Elle passait par le pont de Sumène, le hameau de Montferrat (dont le nom rappelle le chemin ferré donc pavé), près des fermes de Rabuzac et de Rochemezelle et montait droit sur le col du Pertuis par le côté nord du mont Pidgier.

Depuis Montferrat jusqu'au Roudesse, ce chemin sert de limite entre deux communes qui se partagent le pont ce qui montre son antiquité antérieure à la formation des paroisses.

C'était encore la route du XVIIème siècle. Le pont a été étudié par Jean Chevalier dont l'érudition lui permet des comparaisons (bulletin historique de la société académique du Puy). Ce dernier affirme que le pont n'est pas un pont romain et a dû être reconstruit, « peut-être au 18ème siècle dont on sait que l'inondation du 13 août 1741 lui occasionnèrent des dégradations » .

Cependant, s'il a été refait, en tout ou partie, on a réemployé des clavaux gallo-romains (Roger Gounot) provenant d'une construction antérieure sur place.

 

La Route des pèlerins et des marchands

L'historien Jean Persel issu du Pertuis et resté très attacha aux villages du Meygal, bien que ses fonctions n'aient exilé à Clermont Ferrand, a montré que toute cette région était à peu près vide d'habitants jusqu'au XIème siècle.

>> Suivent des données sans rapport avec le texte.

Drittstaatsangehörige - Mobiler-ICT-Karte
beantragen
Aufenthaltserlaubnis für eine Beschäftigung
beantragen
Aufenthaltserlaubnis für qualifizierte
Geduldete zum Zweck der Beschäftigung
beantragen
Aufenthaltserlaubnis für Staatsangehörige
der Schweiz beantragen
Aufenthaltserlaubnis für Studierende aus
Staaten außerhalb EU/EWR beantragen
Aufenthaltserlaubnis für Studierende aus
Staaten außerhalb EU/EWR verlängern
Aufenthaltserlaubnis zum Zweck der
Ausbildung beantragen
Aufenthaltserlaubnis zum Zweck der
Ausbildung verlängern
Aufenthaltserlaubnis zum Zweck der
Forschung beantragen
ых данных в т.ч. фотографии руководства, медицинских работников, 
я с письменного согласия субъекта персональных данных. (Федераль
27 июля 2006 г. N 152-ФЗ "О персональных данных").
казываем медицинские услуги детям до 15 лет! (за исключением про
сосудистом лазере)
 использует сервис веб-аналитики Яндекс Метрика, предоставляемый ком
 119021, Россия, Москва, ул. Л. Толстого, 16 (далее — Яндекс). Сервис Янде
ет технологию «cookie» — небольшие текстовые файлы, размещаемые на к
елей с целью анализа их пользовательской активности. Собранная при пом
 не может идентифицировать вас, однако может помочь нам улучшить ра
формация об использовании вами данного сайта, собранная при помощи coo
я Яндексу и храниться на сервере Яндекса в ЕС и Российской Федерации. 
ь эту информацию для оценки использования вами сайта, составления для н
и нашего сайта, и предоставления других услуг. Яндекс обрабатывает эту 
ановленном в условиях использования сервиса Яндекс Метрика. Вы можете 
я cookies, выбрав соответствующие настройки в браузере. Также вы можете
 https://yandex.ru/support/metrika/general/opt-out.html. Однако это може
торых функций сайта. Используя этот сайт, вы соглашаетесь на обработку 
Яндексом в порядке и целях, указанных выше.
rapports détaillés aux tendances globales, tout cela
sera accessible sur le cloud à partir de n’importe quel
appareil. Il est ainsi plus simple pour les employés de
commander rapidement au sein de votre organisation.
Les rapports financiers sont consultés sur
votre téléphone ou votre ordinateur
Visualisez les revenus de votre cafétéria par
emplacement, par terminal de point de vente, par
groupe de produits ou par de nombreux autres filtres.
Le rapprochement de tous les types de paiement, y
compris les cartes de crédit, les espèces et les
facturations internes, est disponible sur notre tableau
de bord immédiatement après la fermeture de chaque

Des bois, des pierres, Saint Hostien étant un hameau de la paroisse de Rosières et donc aussi Le Pertuis, qui est commune depuis le milieu du siècle dernier. La route antique traversait de longues étendues désertiques et donc sauvages.

C'est sans doute pour cela qu'après l'an mil, les Chapteuil établissent au Pertuis un péage et un hôpital qui passèrent ensuite aux seigneurs de Glavenas.

Bien des voyageurs, des pèlerins et des marchands traversèrent le pont de Roudesse, montant ensuite vers Le Puy par Montferrat et découvrant d'un seul coup le clocher de la cathédrale mariale en franchissant le col de Montjoie. La grande maison qui marque cet endroit et en a gardé le nom, a été magnifiquement restaurée.

Il convient donc, par piété historique et par émotion esthétique, de surveiller le pont de Roudesse, ce que fait Henri Dubois. Ce dernier souhaite que les vieilles pierres du pont soient protégées. Il rappelle en outre que le projet de déviation de Saint Hostien passerait sur le pont « ce qu'il faut absolument éviter ».

Pour gagner cet endroit un peu secret, il faut prendre le CD433 soit à Saint Hostien, soit à Ouspis, s'arrêter au chemin de croisement avec la route qui descend des Chazes et prendre le chemin caillouteux qu'empruntèrent pendant des siècles, armées, grands seigneurs, manants et gens d'église.